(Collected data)
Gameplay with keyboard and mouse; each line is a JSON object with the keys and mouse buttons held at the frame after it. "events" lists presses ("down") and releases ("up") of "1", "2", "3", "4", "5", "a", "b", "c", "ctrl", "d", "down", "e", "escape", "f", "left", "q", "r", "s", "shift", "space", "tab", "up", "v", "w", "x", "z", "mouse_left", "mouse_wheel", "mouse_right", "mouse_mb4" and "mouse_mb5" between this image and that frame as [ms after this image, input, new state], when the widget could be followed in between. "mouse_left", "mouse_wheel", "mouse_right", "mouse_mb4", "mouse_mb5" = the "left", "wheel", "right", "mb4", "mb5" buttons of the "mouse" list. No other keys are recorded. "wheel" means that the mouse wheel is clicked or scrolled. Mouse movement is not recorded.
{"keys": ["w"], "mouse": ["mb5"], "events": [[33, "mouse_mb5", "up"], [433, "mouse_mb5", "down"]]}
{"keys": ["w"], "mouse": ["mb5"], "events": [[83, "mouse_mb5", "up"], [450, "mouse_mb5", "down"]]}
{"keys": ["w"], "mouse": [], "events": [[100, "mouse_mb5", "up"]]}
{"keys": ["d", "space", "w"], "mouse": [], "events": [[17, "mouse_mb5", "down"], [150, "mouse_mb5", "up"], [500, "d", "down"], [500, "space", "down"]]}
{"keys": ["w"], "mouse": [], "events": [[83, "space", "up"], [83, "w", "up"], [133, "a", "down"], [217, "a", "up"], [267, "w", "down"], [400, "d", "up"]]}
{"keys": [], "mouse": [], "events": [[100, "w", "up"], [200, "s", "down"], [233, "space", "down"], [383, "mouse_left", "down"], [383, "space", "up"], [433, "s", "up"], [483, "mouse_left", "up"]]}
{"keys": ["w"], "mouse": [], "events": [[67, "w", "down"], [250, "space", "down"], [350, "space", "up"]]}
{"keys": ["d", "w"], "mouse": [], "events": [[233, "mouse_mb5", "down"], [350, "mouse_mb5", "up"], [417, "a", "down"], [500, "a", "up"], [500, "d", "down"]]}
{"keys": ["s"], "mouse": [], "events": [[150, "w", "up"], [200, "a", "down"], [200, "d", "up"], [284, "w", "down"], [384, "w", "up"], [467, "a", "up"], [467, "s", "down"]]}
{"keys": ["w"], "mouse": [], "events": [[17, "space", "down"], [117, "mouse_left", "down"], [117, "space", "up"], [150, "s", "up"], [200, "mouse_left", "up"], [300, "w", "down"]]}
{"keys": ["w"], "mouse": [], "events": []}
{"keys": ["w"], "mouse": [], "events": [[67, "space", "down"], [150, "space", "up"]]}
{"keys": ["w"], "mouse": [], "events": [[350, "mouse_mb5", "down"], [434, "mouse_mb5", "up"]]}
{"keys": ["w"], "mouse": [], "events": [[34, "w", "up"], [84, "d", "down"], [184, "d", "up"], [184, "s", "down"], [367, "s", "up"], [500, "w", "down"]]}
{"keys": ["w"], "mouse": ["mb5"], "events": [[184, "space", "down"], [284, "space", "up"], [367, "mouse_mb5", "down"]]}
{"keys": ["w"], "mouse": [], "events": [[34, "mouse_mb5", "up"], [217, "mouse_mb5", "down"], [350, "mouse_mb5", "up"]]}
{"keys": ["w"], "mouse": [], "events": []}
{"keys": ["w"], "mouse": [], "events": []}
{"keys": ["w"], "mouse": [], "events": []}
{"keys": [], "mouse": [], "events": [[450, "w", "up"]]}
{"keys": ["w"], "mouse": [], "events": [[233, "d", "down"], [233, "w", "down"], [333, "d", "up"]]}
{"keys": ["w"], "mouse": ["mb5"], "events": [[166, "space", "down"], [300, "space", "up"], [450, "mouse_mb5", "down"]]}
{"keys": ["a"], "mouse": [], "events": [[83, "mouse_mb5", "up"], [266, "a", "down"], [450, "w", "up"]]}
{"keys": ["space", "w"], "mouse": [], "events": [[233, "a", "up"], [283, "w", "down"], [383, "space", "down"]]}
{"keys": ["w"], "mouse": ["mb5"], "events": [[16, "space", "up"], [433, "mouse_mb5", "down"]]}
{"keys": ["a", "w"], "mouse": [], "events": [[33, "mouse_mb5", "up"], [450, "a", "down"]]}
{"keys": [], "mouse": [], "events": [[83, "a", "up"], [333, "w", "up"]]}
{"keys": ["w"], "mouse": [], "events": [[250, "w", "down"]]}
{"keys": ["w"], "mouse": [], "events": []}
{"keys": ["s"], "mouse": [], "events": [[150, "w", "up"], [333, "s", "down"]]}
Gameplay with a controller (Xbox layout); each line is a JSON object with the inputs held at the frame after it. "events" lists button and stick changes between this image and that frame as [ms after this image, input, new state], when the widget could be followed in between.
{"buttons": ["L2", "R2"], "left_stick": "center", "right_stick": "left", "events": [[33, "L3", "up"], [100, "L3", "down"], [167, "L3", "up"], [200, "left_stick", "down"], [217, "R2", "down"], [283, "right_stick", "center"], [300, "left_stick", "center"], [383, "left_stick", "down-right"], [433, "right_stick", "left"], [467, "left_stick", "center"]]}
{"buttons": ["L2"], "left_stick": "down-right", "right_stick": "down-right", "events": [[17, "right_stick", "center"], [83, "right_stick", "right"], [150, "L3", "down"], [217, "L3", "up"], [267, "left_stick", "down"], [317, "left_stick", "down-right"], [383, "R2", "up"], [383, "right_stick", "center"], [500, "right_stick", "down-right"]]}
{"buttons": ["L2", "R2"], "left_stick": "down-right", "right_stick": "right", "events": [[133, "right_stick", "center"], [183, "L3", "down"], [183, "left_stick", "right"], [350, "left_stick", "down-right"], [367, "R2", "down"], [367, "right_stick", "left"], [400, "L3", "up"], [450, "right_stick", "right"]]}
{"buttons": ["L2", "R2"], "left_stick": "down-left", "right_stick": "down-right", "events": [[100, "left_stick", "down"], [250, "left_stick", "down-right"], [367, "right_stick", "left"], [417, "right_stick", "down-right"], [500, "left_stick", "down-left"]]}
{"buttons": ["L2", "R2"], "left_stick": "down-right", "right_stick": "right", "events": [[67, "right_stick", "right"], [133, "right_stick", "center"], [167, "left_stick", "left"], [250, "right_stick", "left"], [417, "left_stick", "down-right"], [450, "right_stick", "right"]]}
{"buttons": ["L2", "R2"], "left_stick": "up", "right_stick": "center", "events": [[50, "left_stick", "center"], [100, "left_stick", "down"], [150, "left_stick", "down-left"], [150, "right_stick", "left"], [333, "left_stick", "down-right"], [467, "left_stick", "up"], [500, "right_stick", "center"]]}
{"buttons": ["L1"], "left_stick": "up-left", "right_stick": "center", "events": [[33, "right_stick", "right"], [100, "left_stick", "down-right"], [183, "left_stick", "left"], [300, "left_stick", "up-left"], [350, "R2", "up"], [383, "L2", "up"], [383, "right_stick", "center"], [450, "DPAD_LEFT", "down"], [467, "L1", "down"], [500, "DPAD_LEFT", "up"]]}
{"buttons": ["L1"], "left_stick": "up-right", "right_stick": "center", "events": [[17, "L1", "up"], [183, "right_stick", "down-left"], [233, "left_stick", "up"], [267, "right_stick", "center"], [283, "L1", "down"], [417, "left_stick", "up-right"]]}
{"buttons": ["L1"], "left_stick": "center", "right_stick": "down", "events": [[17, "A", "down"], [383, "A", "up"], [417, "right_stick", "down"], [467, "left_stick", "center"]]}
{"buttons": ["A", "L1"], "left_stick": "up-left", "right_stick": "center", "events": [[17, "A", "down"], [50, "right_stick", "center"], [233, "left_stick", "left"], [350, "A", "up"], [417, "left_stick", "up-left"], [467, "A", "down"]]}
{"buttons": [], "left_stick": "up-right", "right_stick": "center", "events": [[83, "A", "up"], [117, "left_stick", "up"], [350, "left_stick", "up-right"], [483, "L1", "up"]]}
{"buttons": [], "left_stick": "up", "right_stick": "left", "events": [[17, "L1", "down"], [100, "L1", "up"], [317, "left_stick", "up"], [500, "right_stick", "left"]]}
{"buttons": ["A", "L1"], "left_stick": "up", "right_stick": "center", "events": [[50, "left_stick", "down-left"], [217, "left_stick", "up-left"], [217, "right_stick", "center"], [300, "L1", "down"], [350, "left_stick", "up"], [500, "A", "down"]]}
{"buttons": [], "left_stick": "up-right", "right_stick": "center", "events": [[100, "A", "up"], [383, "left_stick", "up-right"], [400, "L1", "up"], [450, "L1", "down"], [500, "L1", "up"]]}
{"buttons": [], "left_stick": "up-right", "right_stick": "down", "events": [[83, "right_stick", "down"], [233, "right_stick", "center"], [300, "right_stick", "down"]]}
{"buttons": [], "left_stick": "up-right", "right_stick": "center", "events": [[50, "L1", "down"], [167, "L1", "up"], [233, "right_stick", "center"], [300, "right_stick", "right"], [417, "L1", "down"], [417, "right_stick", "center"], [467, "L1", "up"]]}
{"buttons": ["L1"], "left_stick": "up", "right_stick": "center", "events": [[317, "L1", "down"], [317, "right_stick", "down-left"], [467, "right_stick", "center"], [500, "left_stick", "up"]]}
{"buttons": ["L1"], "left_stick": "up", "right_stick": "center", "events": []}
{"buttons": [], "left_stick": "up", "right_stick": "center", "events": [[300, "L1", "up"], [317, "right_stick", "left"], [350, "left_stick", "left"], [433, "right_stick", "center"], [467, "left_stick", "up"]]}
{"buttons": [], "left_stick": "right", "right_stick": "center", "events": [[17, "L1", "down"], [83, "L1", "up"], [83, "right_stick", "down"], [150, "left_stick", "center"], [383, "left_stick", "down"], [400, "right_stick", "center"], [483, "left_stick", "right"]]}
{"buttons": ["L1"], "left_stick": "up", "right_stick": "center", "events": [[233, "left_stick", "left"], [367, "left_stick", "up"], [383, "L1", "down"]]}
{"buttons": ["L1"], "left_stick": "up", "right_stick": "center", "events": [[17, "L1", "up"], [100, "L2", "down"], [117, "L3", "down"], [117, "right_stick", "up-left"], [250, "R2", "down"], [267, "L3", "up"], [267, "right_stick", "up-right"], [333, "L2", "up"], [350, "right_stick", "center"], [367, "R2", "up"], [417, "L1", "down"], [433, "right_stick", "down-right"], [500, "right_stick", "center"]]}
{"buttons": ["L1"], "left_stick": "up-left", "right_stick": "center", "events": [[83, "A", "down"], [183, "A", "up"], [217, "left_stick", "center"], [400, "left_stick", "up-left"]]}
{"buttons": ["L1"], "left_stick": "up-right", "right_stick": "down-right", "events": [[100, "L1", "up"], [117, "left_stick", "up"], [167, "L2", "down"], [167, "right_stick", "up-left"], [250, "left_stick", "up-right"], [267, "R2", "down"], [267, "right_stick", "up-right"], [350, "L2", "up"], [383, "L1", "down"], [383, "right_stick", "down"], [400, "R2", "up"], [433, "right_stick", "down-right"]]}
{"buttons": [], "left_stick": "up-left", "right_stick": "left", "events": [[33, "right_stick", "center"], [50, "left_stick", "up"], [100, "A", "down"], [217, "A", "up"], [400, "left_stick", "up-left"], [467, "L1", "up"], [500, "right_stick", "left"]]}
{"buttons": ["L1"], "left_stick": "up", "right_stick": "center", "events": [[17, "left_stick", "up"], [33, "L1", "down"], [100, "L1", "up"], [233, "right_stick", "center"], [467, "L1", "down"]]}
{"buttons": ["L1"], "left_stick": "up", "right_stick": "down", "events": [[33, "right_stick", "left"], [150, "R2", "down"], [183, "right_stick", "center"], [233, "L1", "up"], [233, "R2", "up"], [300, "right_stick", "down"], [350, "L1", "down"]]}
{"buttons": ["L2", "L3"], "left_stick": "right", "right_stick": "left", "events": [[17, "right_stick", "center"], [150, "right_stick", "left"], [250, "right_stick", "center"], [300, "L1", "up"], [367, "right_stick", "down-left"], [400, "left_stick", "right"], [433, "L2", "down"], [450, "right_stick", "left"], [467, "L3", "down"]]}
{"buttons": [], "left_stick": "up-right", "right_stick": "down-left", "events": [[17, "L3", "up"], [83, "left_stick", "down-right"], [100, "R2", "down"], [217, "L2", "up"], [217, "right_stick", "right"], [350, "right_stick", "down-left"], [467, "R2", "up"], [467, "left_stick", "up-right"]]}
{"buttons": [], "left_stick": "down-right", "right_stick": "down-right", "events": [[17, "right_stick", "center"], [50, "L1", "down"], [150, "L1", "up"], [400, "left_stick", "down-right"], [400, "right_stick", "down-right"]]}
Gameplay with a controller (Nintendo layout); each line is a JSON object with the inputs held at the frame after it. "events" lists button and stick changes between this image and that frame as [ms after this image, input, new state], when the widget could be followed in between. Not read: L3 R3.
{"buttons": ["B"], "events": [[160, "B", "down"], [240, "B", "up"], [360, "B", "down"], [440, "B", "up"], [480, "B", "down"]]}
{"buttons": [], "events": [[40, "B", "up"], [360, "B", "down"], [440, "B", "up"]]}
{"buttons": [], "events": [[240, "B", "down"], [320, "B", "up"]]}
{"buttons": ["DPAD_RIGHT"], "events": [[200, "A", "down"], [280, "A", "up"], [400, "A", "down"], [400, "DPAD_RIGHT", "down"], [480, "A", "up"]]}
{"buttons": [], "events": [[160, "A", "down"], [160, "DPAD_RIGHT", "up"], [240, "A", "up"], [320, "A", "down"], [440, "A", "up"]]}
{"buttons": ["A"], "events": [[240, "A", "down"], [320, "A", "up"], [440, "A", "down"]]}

#### WORK INSTRUCTION:
List each line of the records that holds the string "changes".

#### PROBLEM SOLUTION:
Gameplay with a controller (Xbox layout); each line is a JSON object with the inputs held at the frame after it. "events" lists button and stick changes between this image and that frame as [ms after this image, input, new state], when the widget could be followed in between.
Gameplay with a controller (Nintendo layout); each line is a JSON object with the inputs held at the frame after it. "events" lists button and stick changes between this image and that frame as [ms after this image, input, new state], when the widget could be followed in between. Not read: L3 R3.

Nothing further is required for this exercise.